A História da Independência do Brasil encontra-se organizada em dez capítulos, começando com a revolução constitucional do Porto e o regresso de D. João VI a Lisboa e chegando ao tratado de reconhecimento da Independência, de 29 de agosto de 1825. A emergência da nova nação no hemisfério americano, mas possuindo vínculos com as casas reais europeias – num momento em que a Santa Aliança pretendia reverter a onda revolucionária anterior –, não recebe um tratamento exaustivo nessa derradeira obra de Varnhagen, mas o tratamento simpático da política exterior joanina, confirma a postura legitimista e unitarista, que ele sempre manteve em todos os seus trabalhos.

3. Oliveira Lima: o maior dos historiadores diplomatas
Oliveira Lima não foi só um historiador da diplomacia brasileira, e sim um historiador das Américas. Formado em Portugal, tornou-se diplomata na República, que tinha suas simpatias durante o regime monárquico, para ser por ele depreciada mais adiante. Como Varnhagen, aproveitou seus diversos postos para pesquisar em arquivos coloniais ou para estabelecer uma sociologia comparativa dos processos respectivos de formação das sociedades ibero-americanas e da anglo-saxã, que ele julgava mais bem-sucedida em seu desenvolvimento econômico-social.

● Registros exibidos
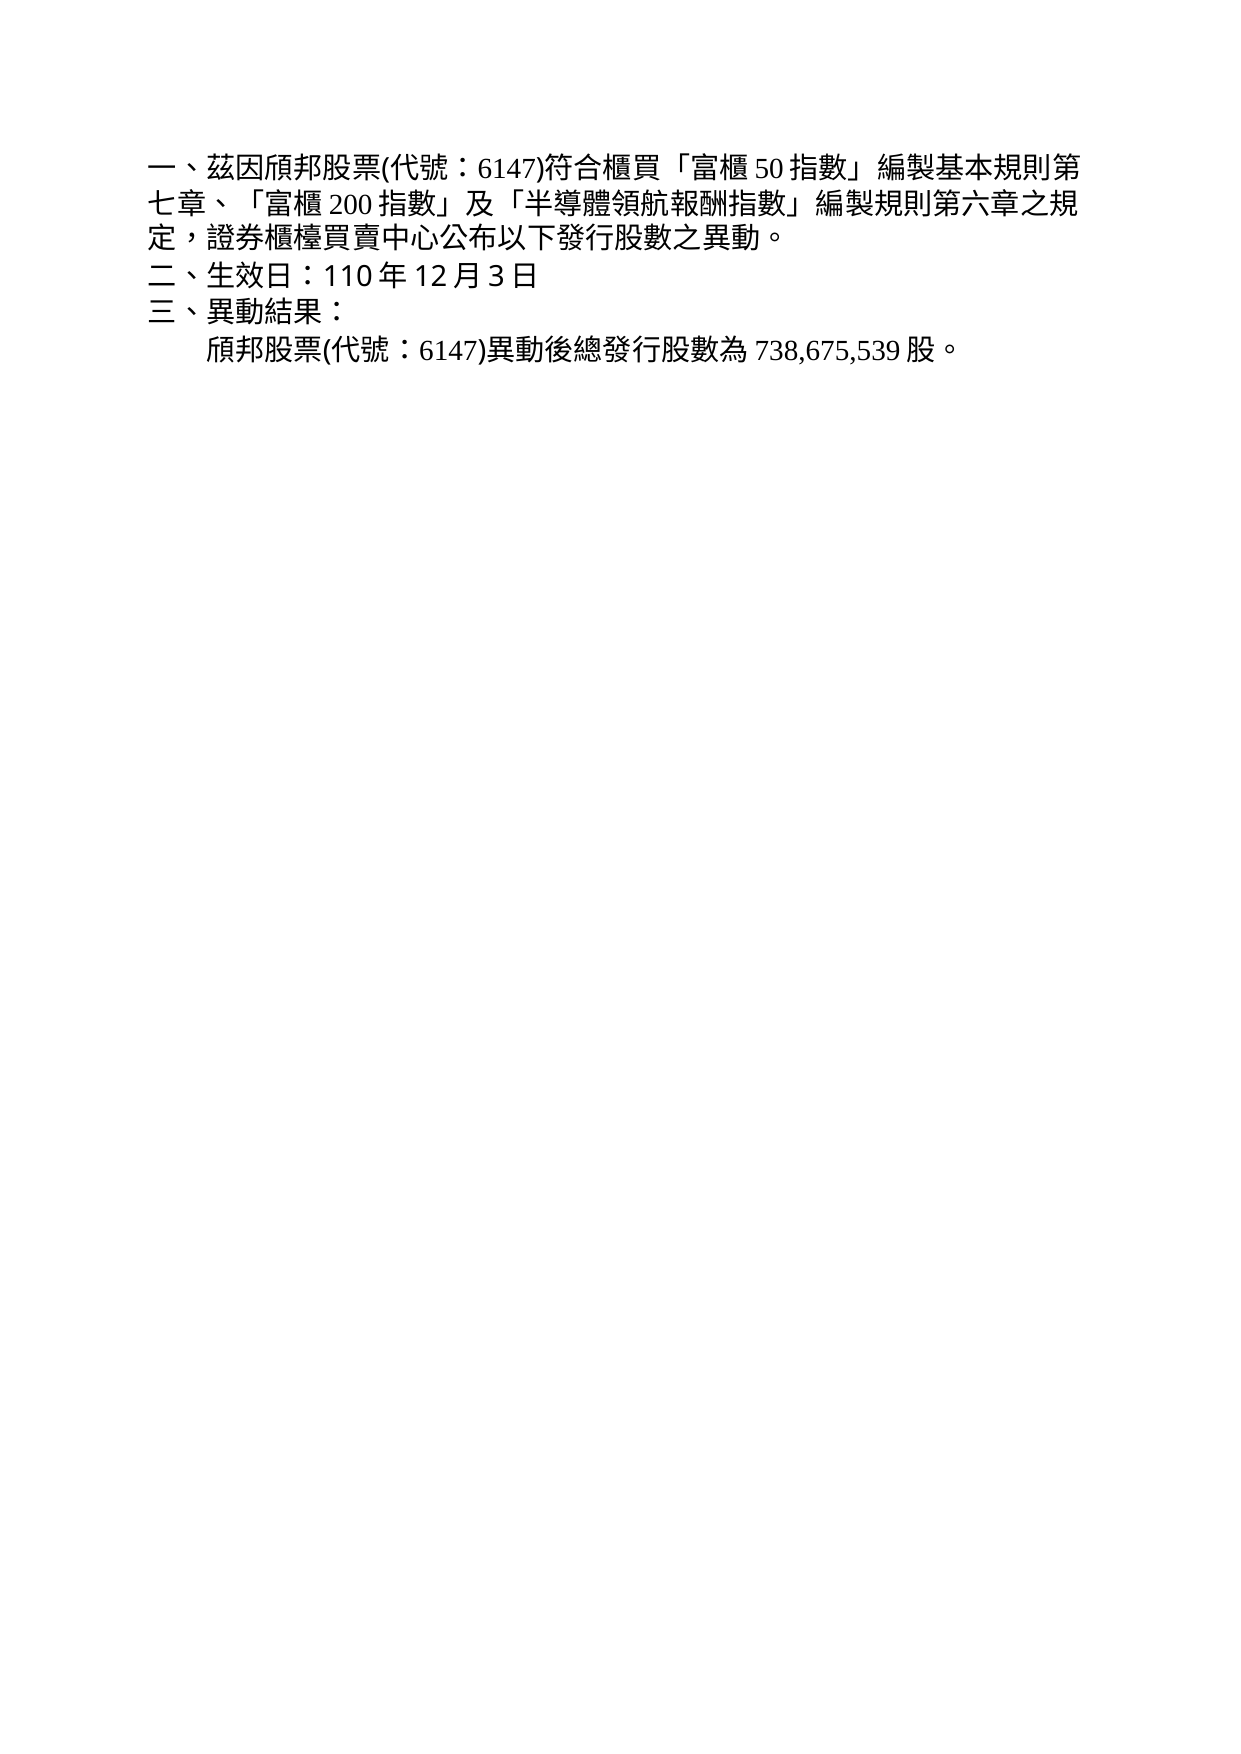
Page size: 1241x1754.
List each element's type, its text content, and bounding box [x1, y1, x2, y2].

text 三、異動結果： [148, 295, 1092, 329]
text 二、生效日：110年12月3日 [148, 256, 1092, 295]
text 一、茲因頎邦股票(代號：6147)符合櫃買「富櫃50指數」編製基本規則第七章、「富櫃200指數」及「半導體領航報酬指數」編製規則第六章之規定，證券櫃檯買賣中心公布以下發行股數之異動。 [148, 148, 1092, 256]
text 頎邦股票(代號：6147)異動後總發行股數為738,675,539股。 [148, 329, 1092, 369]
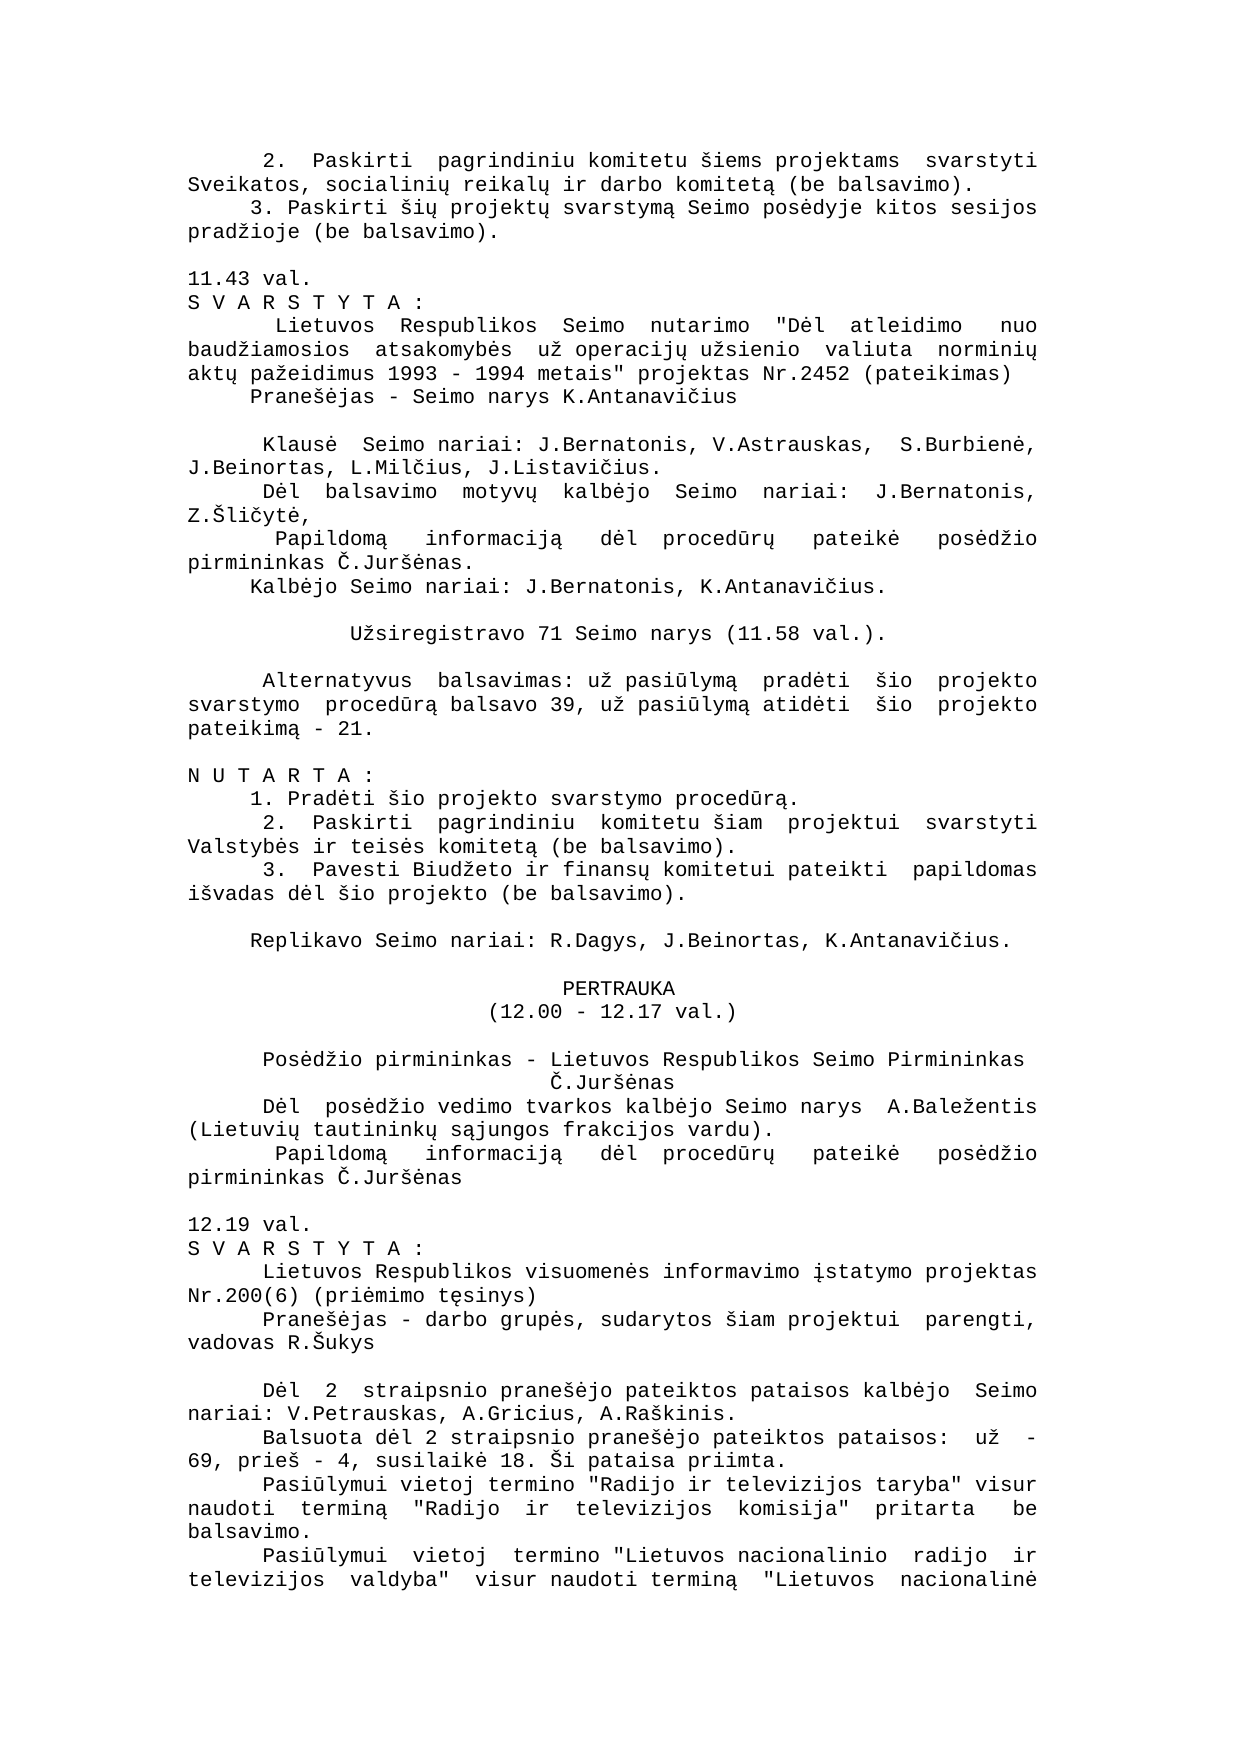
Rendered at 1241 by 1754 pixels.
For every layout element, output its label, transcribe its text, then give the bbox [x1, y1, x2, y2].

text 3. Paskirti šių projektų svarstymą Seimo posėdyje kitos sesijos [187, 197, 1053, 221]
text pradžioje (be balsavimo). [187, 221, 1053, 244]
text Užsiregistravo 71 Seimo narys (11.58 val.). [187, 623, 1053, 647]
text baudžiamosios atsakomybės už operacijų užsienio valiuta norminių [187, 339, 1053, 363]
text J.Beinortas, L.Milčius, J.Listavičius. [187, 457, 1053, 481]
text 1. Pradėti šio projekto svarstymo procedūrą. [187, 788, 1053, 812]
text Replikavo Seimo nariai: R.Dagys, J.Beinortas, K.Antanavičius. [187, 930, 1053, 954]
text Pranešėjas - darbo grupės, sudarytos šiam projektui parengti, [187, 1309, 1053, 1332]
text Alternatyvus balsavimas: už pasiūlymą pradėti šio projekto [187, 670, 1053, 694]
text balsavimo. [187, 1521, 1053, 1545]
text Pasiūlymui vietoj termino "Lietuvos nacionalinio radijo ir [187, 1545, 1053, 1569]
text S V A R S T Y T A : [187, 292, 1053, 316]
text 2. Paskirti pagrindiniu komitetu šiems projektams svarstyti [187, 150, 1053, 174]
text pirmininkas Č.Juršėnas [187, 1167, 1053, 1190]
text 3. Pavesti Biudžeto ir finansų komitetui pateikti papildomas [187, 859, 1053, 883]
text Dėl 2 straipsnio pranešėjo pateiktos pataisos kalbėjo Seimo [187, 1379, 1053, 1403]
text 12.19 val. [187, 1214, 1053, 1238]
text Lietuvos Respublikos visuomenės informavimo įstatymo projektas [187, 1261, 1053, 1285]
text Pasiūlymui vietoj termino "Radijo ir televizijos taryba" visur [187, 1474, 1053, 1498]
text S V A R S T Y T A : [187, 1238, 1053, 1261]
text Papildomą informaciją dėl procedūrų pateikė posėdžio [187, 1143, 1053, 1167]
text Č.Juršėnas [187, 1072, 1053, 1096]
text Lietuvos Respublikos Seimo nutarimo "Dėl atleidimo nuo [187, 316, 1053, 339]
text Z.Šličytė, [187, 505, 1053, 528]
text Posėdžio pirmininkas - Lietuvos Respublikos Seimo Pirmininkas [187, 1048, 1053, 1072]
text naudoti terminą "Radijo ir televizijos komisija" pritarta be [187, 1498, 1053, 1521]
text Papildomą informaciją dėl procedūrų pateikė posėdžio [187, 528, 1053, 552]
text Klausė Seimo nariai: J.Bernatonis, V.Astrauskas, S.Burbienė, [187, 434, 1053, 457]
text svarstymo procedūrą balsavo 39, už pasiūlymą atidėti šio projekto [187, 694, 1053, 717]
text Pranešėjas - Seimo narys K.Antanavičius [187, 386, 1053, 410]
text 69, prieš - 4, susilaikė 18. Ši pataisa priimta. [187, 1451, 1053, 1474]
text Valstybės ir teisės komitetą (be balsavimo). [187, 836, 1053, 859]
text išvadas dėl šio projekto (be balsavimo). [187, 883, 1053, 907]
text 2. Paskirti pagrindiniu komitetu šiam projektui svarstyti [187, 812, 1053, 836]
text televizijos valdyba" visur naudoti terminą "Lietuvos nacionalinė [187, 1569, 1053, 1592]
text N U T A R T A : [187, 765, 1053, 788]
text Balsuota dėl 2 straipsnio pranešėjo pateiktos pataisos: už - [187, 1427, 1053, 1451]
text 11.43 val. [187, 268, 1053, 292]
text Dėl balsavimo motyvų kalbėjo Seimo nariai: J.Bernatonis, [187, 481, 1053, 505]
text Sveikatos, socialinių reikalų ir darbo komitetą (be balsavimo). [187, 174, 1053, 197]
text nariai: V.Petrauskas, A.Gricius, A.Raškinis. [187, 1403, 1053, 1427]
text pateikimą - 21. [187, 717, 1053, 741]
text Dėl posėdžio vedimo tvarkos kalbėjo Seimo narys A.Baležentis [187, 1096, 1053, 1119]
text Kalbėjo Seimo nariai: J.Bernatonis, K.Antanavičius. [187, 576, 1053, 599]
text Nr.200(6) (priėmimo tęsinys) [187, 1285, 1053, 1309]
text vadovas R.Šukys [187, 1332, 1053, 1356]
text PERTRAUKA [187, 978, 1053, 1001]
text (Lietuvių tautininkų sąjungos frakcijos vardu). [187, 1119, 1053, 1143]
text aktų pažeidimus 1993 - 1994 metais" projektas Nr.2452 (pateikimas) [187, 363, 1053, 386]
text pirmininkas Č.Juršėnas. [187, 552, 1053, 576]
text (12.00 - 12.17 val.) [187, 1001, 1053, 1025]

● Tarefa obrigatória 1
Transcreva sem alterações, do trecho sobre Varnhagen e Oliveira Lima, a parte que se inicia com as palavras "A História da" e se encerra com "os seus trabalhos.".
● Tarefa obrigatória 2
Apresente, sem qualquer alteração, somente as linhas dos registros que vão da linha que contém "text 3. Paskirti" até a linha que contém "text svarstymo procedūrą", ambas incluídas.

● Resposta completa 1
A História da Independência do Brasil encontra-se organizada em dez capítulos, começando com a revolução constitucional do Porto e o regresso de D. João VI a Lisboa e chegando ao tratado de reconhecimento da Independência, de 29 de agosto de 1825. A emergência da nova nação no hemisfério americano, mas possuindo vínculos com as casas reais europeias – num momento em que a Santa Aliança pretendia reverter a onda revolucionária anterior –, não recebe um tratamento exaustivo nessa derradeira obra de Varnhagen, mas o tratamento simpático da política exterior joanina, confirma a postura legitimista e unitarista, que ele sempre manteve em todos os seus trabalhos.

● Resposta completa 2
text 3. Paskirti šių projektų svarstymą Seimo posėdyje kitos sesijos [187, 197, 1053, 221]
text pradžioje (be balsavimo). [187, 221, 1053, 244]
text Užsiregistravo 71 Seimo narys (11.58 val.). [187, 623, 1053, 647]
text baudžiamosios atsakomybės už operacijų užsienio valiuta norminių [187, 339, 1053, 363]
text J.Beinortas, L.Milčius, J.Listavičius. [187, 457, 1053, 481]
text 1. Pradėti šio projekto svarstymo procedūrą. [187, 788, 1053, 812]
text Replikavo Seimo nariai: R.Dagys, J.Beinortas, K.Antanavičius. [187, 930, 1053, 954]
text Pranešėjas - darbo grupės, sudarytos šiam projektui parengti, [187, 1309, 1053, 1332]
text Alternatyvus balsavimas: už pasiūlymą pradėti šio projekto [187, 670, 1053, 694]
text balsavimo. [187, 1521, 1053, 1545]
text Pasiūlymui vietoj termino "Lietuvos nacionalinio radijo ir [187, 1545, 1053, 1569]
text S V A R S T Y T A : [187, 292, 1053, 316]
text 2. Paskirti pagrindiniu komitetu šiems projektams svarstyti [187, 150, 1053, 174]
text pirmininkas Č.Juršėnas [187, 1167, 1053, 1190]
text 3. Pavesti Biudžeto ir finansų komitetui pateikti papildomas [187, 859, 1053, 883]
text Dėl 2 straipsnio pranešėjo pateiktos pataisos kalbėjo Seimo [187, 1379, 1053, 1403]
text 12.19 val. [187, 1214, 1053, 1238]
text Lietuvos Respublikos visuomenės informavimo įstatymo projektas [187, 1261, 1053, 1285]
text Pasiūlymui vietoj termino "Radijo ir televizijos taryba" visur [187, 1474, 1053, 1498]
text S V A R S T Y T A : [187, 1238, 1053, 1261]
text Papildomą informaciją dėl procedūrų pateikė posėdžio [187, 1143, 1053, 1167]
text Č.Juršėnas [187, 1072, 1053, 1096]
text Lietuvos Respublikos Seimo nutarimo "Dėl atleidimo nuo [187, 316, 1053, 339]
text Z.Šličytė, [187, 505, 1053, 528]
text Posėdžio pirmininkas - Lietuvos Respublikos Seimo Pirmininkas [187, 1048, 1053, 1072]
text naudoti terminą "Radijo ir televizijos komisija" pritarta be [187, 1498, 1053, 1521]
text Papildomą informaciją dėl procedūrų pateikė posėdžio [187, 528, 1053, 552]
text Klausė Seimo nariai: J.Bernatonis, V.Astrauskas, S.Burbienė, [187, 434, 1053, 457]
text svarstymo procedūrą balsavo 39, už pasiūlymą atidėti šio projekto [187, 694, 1053, 717]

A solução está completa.